• Written instruction: In the passage about the arrest of Newark's mayor, what test did the New York Times op-ed propose for telling when democracy has been lost?

------ Source passage ------

Been Wondering Who The First Democrat The Fascist Trump Regime Would Arrest?


Newark Mayor Ras Baraka, cuffed, and hauled off to ICE jail
Newark Mayor Ras Baraka, cuffed, and hauled off to ICE jail

Heavy-sounding OpEd title for the NY Times— Steven Levitsky’s, Lucan Way’s and Daniel Ziblatt’s How Will We Know When We Have Lost Our Democracy? They proposed a simple test: “the cost of opposing the government. In democracies, citizens are not punished for peacefully opposing those in power. They need not worry about publishing critical opinions, supporting opposition candidates or engaging in peaceful protest because they know they will not suffer retribution from the government. In fact, the idea of legitimate opposition— that all citizens have a right to criticize, organize opposition to and seek to remove the government through elections— is a foundational principle of democracy.” The following afternoon, at the same time White House neo-Nazi Steven Miller announced they are considering suspending Habeas Corpus, Newark Mayor— and New Jersey gubernatorial candidate—  Ras Baraka was arrested by a gang of ICE thugs for demonstrating outside one of their deportation facilities, “taken into custody by a team of masked federal agents wearing military fatigues while outside the gates in a driveway swarming with protesters and reporters.”

------ Dataset content ------

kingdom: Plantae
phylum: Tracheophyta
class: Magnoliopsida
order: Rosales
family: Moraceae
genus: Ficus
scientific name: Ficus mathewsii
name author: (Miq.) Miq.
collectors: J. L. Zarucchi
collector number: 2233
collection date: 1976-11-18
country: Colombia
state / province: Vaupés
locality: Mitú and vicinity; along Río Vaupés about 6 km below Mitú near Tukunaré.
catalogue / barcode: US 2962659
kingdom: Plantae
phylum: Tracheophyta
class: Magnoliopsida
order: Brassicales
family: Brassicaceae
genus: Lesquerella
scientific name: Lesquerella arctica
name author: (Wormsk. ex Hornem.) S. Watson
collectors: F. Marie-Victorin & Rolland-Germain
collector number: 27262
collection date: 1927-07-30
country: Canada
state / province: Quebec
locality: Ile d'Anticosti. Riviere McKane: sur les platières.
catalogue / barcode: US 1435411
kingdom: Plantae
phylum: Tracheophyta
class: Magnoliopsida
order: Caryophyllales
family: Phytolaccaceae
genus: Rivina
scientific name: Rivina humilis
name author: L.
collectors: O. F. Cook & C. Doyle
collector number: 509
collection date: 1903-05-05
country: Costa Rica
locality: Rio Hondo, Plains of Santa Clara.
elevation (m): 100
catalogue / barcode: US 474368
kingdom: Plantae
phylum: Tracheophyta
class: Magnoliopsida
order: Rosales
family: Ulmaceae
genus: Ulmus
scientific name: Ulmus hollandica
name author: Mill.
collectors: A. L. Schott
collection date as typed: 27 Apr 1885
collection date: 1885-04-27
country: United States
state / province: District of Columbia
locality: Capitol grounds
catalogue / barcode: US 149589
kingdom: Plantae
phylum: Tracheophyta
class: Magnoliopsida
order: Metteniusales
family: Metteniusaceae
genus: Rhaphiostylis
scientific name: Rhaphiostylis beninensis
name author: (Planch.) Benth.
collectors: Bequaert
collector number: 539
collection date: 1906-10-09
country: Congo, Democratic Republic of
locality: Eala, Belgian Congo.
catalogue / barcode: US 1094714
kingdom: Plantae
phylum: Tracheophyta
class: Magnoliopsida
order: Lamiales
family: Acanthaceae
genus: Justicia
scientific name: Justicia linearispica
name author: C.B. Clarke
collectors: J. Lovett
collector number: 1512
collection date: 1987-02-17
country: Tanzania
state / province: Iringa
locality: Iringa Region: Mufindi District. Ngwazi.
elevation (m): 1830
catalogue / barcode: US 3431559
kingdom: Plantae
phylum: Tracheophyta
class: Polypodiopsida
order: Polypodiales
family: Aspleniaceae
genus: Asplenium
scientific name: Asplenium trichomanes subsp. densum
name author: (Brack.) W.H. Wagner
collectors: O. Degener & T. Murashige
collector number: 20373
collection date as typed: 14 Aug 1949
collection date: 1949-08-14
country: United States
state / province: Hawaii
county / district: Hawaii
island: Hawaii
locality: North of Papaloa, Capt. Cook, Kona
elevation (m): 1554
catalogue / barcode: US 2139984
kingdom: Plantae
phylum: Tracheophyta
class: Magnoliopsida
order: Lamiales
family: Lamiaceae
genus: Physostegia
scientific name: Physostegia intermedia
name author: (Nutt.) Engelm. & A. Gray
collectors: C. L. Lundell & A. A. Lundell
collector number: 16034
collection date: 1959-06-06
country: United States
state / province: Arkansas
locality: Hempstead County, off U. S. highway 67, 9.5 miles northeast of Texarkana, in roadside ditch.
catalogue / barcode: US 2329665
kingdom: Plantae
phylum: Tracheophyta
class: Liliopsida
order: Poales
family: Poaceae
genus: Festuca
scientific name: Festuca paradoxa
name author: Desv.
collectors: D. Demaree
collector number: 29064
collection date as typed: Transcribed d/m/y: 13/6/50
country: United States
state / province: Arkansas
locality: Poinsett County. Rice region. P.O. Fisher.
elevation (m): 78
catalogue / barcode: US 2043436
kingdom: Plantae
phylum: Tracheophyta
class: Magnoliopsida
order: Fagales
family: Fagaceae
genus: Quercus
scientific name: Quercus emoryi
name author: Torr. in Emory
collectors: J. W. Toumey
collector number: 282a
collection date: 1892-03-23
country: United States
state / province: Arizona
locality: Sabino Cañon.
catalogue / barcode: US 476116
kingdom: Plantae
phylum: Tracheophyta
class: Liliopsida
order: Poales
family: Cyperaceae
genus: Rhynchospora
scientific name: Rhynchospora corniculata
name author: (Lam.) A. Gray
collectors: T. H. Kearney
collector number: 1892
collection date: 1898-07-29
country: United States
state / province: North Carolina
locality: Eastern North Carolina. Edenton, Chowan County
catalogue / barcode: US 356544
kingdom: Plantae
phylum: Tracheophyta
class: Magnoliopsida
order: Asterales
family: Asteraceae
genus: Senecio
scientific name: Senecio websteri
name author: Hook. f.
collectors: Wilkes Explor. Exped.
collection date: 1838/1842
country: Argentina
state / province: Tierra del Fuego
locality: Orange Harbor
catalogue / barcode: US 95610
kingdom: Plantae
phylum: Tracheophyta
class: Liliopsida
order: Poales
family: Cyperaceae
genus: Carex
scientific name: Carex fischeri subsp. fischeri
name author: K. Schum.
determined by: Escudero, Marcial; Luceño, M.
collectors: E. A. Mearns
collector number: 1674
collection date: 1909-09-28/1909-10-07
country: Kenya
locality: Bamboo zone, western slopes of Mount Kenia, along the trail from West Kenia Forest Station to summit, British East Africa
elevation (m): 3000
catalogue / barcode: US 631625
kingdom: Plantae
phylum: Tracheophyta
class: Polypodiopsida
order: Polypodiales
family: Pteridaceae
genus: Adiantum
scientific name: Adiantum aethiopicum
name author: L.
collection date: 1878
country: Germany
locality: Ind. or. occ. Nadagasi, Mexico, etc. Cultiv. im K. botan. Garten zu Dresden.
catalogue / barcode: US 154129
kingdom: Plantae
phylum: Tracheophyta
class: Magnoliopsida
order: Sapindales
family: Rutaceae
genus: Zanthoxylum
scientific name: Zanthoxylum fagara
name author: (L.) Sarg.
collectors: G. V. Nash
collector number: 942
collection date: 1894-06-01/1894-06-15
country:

------

• Result below: The cost of opposing the government.